> SUPPLIED PASSAGE
[start]

No contestants on this season of The Bachelor have received more air-time, or more flack, than Cat Henesy, Romy Poulier and Alisha Aitken-Radburn.
The trio dubbed “the mean girls” and this season’s “villains”, who were sent packing by the Honey Badger this week (alongside intruder Brittany), raised questions over the validity of shows such as this in today’s climate – in the age of #metoo do we really need a show pitting women against women in the pursuit of a man?
And while the premise of the show hasn’t changed (and has always been questionable) these days there’s not only problems with the show from a feminist perspective, but now it’s also raising questions over bullying, gaslighting and mental health.
We chatted to the ladies about their time on the show and the backlash they've received, regrets, bullying and who will win the Bachie's heart.
How are you girls feeling after watching last night’s episode?
Cat: Yeah, it’s a lot. There’s a lot of hate form the public which is the hardest thing and the trolls, but we’ve got a good support network around us and we’ve got each other and we’re all here to help each other and lift each other up.
Romy: It was a really hard couple of days for me personally. I struggled watching those episodes I found it really confronting because I don’t remember it being like that, it’s a shock just as much for us as it is you guys.
Alicia: It was a long time ago, and it was 167 of filming for one episode, and so there’s a lot of stuff you’re not seeing and that really results in you really only seeing one side – which is the villainy side.
R: We were really great mates with the girls in there and that’s the hardest thing to watch, because that was the best part about the experience for us.
A: And we understand why, because they’re not going to show us sitting down and having really great yarns and sipping tea because that doesn’t really fit in with the story. They wanted villains and they got villains.
Do you accept responsibility for your behavior though?
C: Completely, we regret a lot of the things we did and we’re ashamed of them and we do apologise for offending people because I know we have and that’s not cool.
R: In the same breath, with the Tenille thing – it just didn’t go down like that and it’s been blown up as this big fight between her and I, but the whole house was upset, and they’ve just cut it to be her and I and that she’s run and I came back up to her and it just didn’t happen that way. But hopefully she will confirm that.
A: I don’t know if she will. Some of the girls are really relishing this I think.
Everyone is pretty tired of reality stars blaming the editing – you’re consenting adults you go on a show you know you’ve got a microphone and cameras on you.
C: Yeah it doesn’t mean we didn’t say the things, we did and we take full ownership of that.
A: More than just the editing though, what we want to share is that you’ve only seen one side of us and reality TV is not the place for complex narratives.
C: Call it editing, call it whatever you want but we did say those things, some of them were nasty – we also did say a lot of really nice things about people but it’s just a shame people didn’t get to see that, but it is what it is we put ourselves in these positions.
A: There was a lot of bitching in the house but some people were just more calculated and tactical about it and doing it off camera.
That’s a choice you make going on to these shows isn’t it, and you were happy to say those things for the cameras.

[end]

> INFORMATION SHOWN
[start]

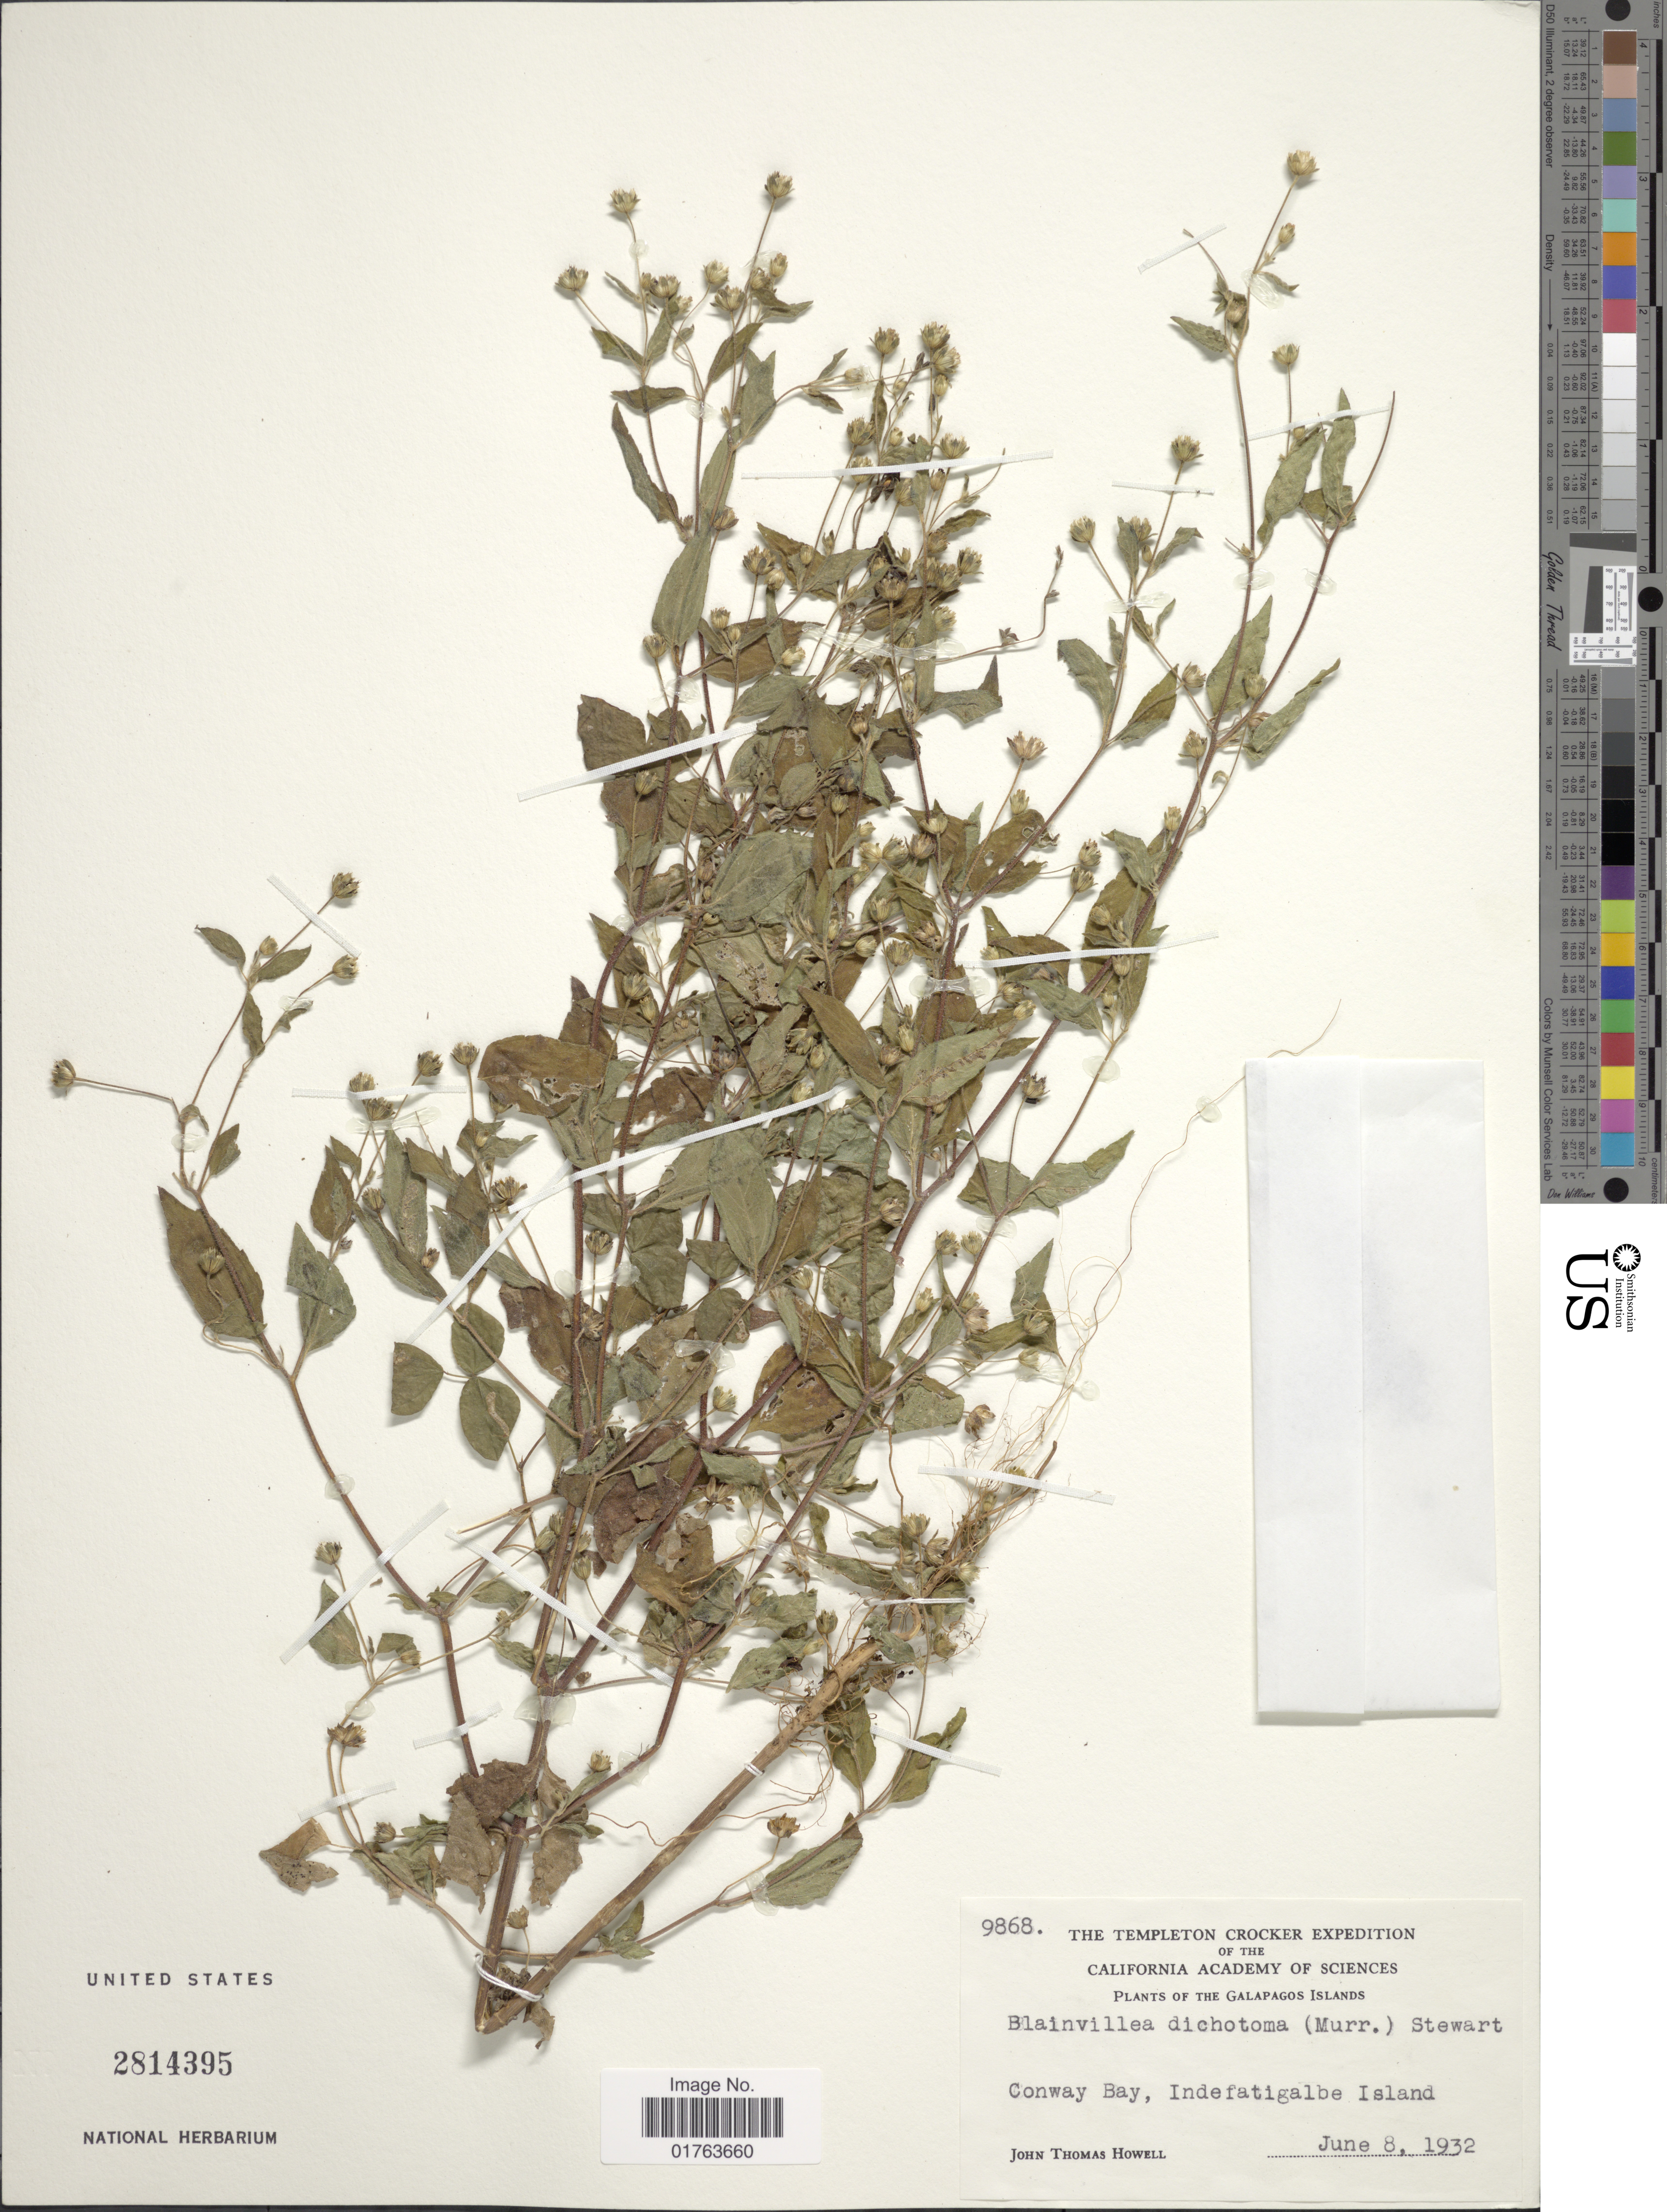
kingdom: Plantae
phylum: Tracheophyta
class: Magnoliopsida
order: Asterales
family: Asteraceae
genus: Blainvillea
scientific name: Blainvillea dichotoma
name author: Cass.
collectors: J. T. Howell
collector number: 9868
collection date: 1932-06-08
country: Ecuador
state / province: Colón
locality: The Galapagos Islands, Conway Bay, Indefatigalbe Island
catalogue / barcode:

[end]

> COMPLETE THE FOLLOWING
a) Answer these from the Bachelor interview:
(i) Who was sent home alongside the three women this week?
(ii) What does Romy call the best part of the experience?
(iii) What does the interviewer say everyone is tired of reality stars doing?
b) Copy the Bachelor interview from "A: More than" to "for the cameras.".
The entries come from a different source than the Bachelor interview.

> SOLUTIONS TO THE EXERCISE
a)
(i) Brittany, described as an intruder.
(ii) Being really great mates with the girls in the house.
(iii) Blaming the editing.

b)
A: More than just the editing though, what we want to share is that you’ve only seen one side of us and reality TV is not the place for complex narratives.
C: Call it editing, call it whatever you want but we did say those things, some of them were nasty – we also did say a lot of really nice things about people but it’s just a shame people didn’t get to see that, but it is what it is we put ourselves in these positions.
A: There was a lot of bitching in the house but some people were just more calculated and tactical about it and doing it off camera.
That’s a choice you make going on to these shows isn’t it, and you were happy to say those things for the cameras.